Titanfall 2 is everything that the original Titanfall was not. While the latter made its 2013 debut to much fanfare and genuinely thrilling multiplayer, a lack of substantial offline play and no meaningful progression soon had players looking elsewhere for their FPS fix. Gratifyingly, developer Respawn Entertainment has paid close attention to the criticism levelled at the first game and taken steps to address it. The result is a follow-up that easily measures up to Call of Duty and Battlefield‘s recent instalments and, in some aspects, surpasses them.
The largest addition to Titanfall 2 is a single-player campaign, giving some welcome context and texture to the battle between the Frontier Militia and the Interstellar Manufacturing Corporation (IMC). You play as Frontier Militia Rifleman 3rd Class Jack Cooper, who takes part in an attack on the IMC world of Typhon. Your fleet is quickly overwhelmed and after an intense firefight, you’re rescued by a Titan pilot who promptly dies but not before transferring command of his Vanguard-class Titan, BT-7274 — or BT for short. His mission, to regroup with a Militia Special Operations force, swiftly becomes your mission.
The relationship between Jack and BT is a major theme of the campaign, with different segments finding you inside and outside the cockpit, stomping enemies into the ground as a metal killing machine or leaping from wall-to-wall like a (well-armed) human flea. The wrenching feeling of having to leave the safety of your Titan adds to the nervous pace of the campaign, lending the urge to accomplish pilot tasks with speed, so you can return to the relative safety of BT’s armoured shell. To do so would miss some of the campaign’s best moments, though, as the inspired map design is based largely around the extreme manoeuvrability of the pilot suit, which can combine double-jumps and wall-runs to magnificent effect. As the story progresses, you’ll find yourself having to traverse more and more complex environments, not only breaking up the firefights but preparing you for the kind of speed and precision you’ll need to be competitive in the game’s multiplayer.
Multiplayer in Titanfall 2 has also been significantly revamped as well. Although the fundamental gameplay is similar to the original, the level progression is deeper and more rewarding with better pacing of the weapon and upgrade unlocks as well as dozens of decals, camos and colours with which to customise your avatar. The vast arsenal of weapons (a significant boost over the first game’s limited range) feels surprisingly well-balanced, too, with no obvious single loadout emerging to dominate match-ups. Titan versus Pilot combat is similarly well-tuned, and never feels one-sided: one Titan trumps a single pilot, but multiple Pilots working together with their superior manoeuvrability, can bring a Titan down with relative ease.

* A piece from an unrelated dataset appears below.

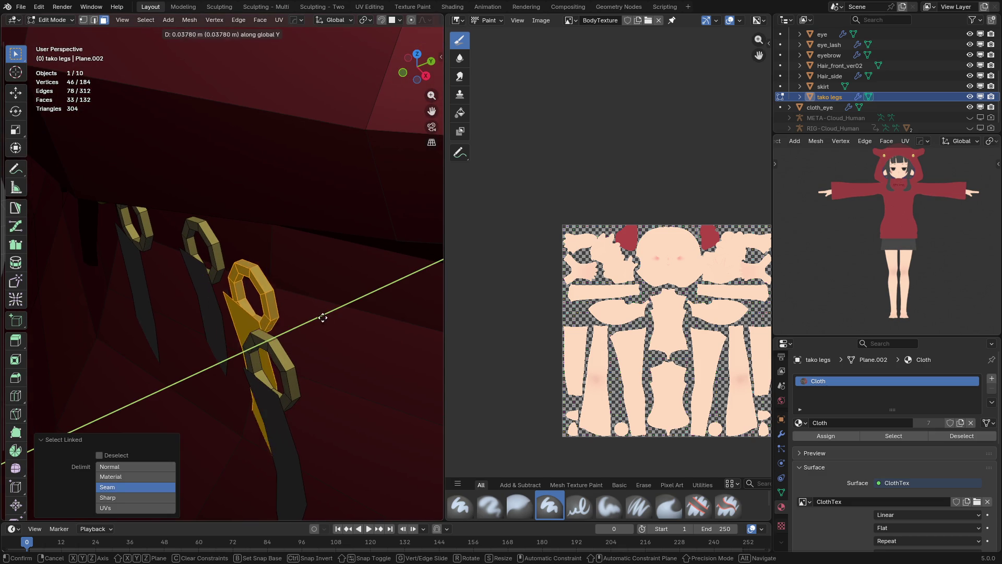
left_click(342, 317)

For anyone disappointed by the first Titanfall falling short of its potential — or PS4 owners who smarted at the original’s XBox exclusivity — Titanfall 2 makes up for its predecessor’s shortcomings in almost every way. The nuanced relationship between Pilot and Titan gives Titanfall 2 a feel all its own, and the rounded single player campaign makes the sequel feel complete in a way that its predecessor never did. With some of the most frantic, spatially varied multiplayer available and Respawn’s continued commitment to free DLC in lieu of the now standard season pass system, Titanfall 2 is not just the game we all pined for in 2013 but among the very best of 2016 as well.